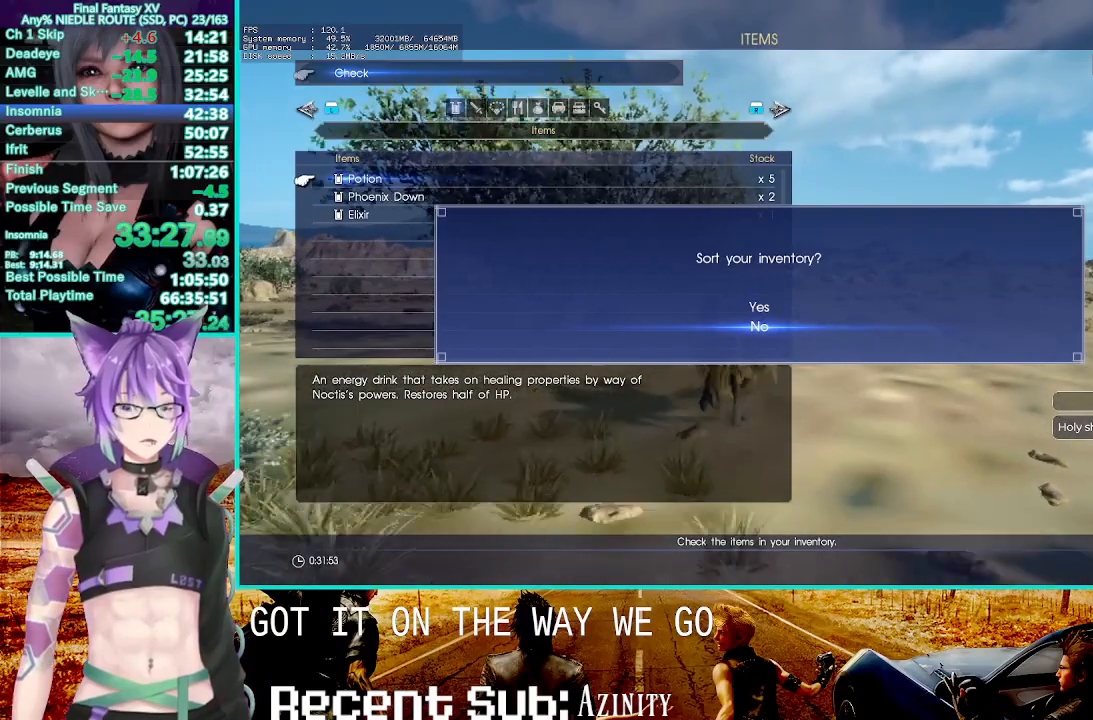
{"buttons": ["R2"], "left_stick": "up", "right_stick": "center", "events": []}
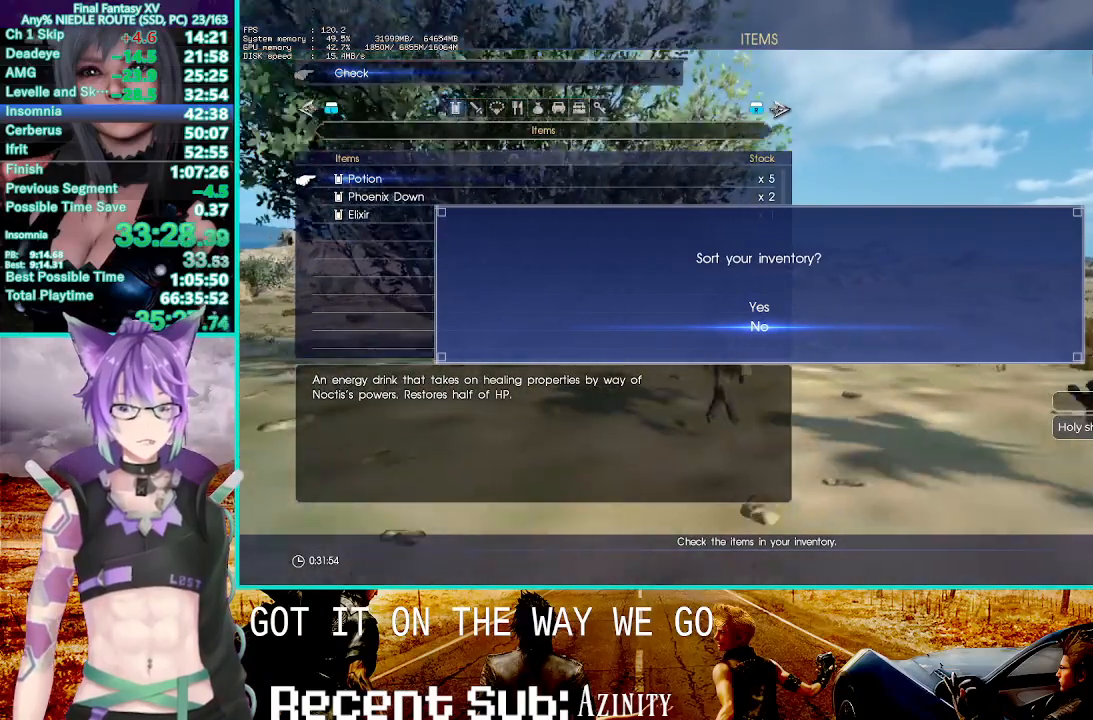
{"buttons": ["R2"], "left_stick": "up", "right_stick": "center"}
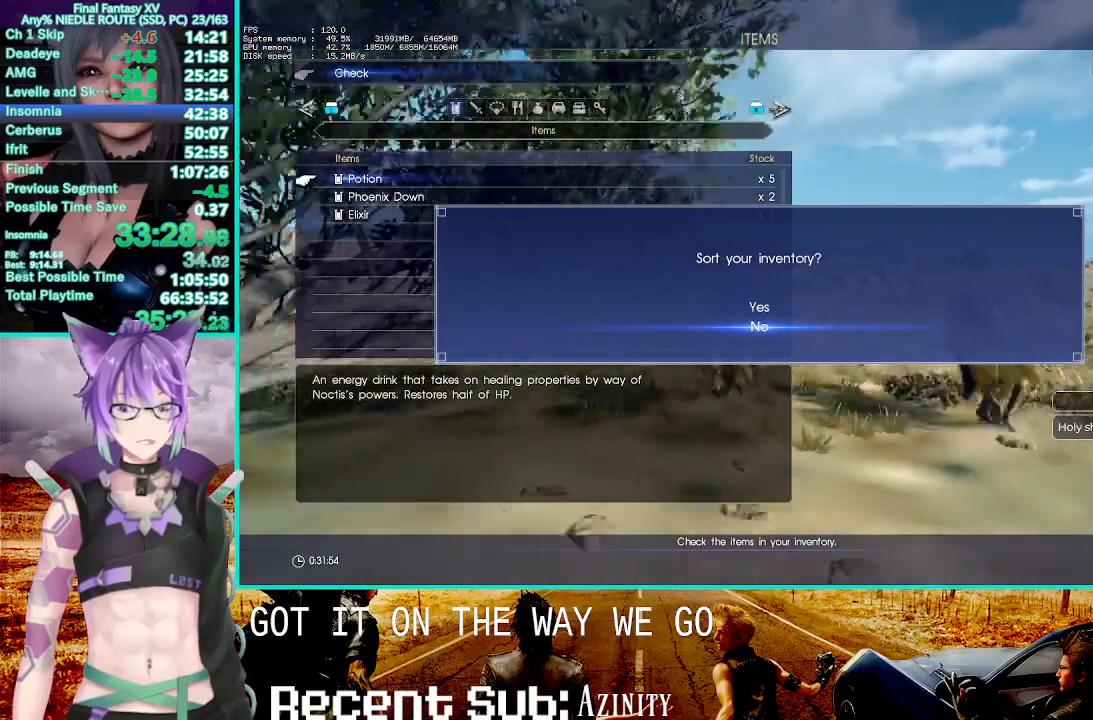
{"buttons": [], "left_stick": "up", "right_stick": "center", "events": [[167, "R2", "up"], [233, "L2", "down"], [350, "L2", "up"]]}
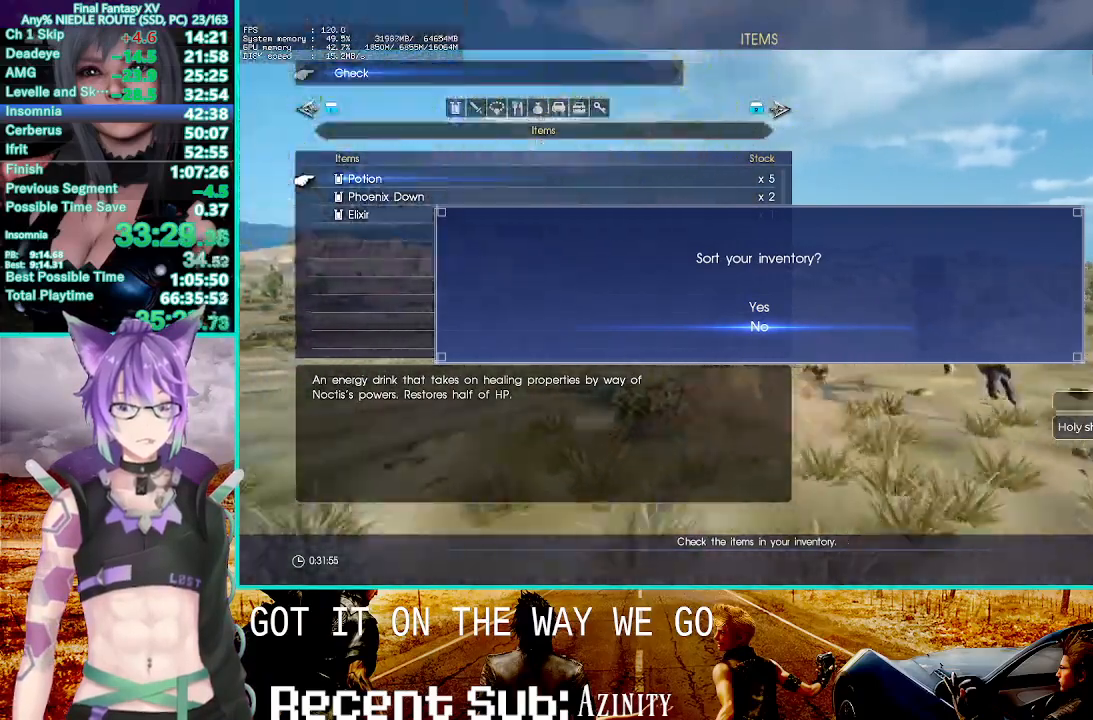
{"buttons": ["R2"], "left_stick": "up", "right_stick": "center", "events": [[117, "R2", "down"]]}
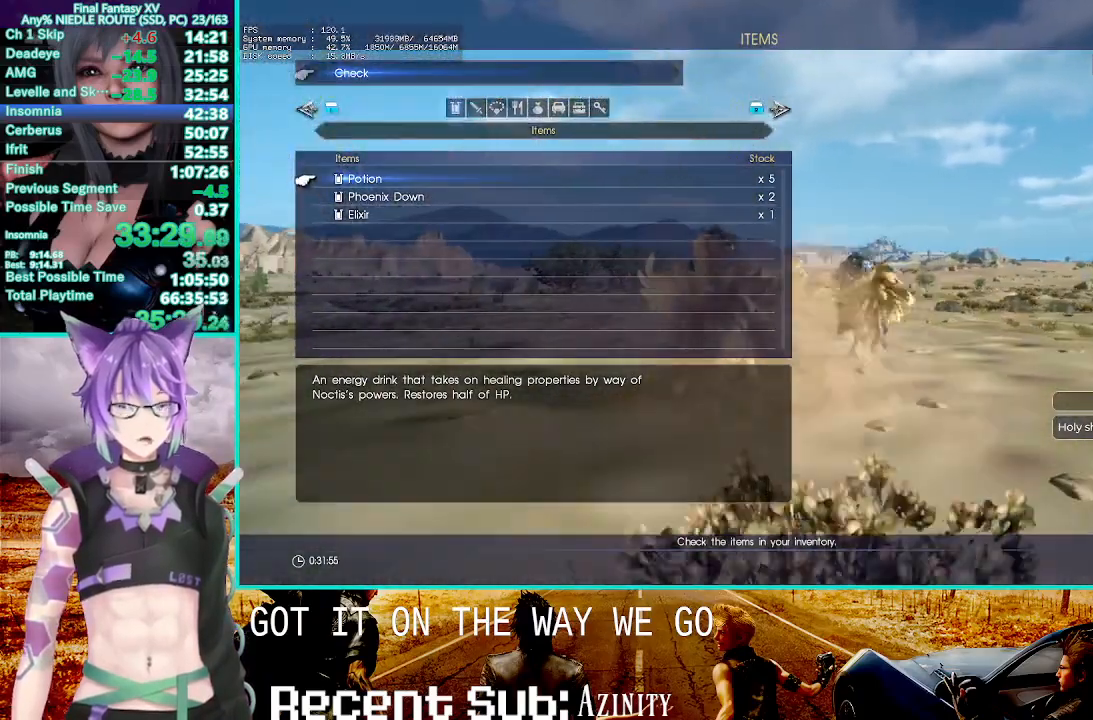
{"buttons": ["R2"], "left_stick": "up", "right_stick": "center", "events": []}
※ ※ ※
- _Exercise requirements_
Check each line above for the string "events" and copy every line that has it.

- _Written response_
{"buttons": ["R2"], "left_stick": "up", "right_stick": "center", "events": []}
{"buttons": [], "left_stick": "up", "right_stick": "center", "events": [[167, "R2", "up"], [233, "L2", "down"], [350, "L2", "up"]]}
{"buttons": ["R2"], "left_stick": "up", "right_stick": "center", "events": [[117, "R2", "down"]]}
{"buttons": ["R2"], "left_stick": "up", "right_stick": "center", "events": []}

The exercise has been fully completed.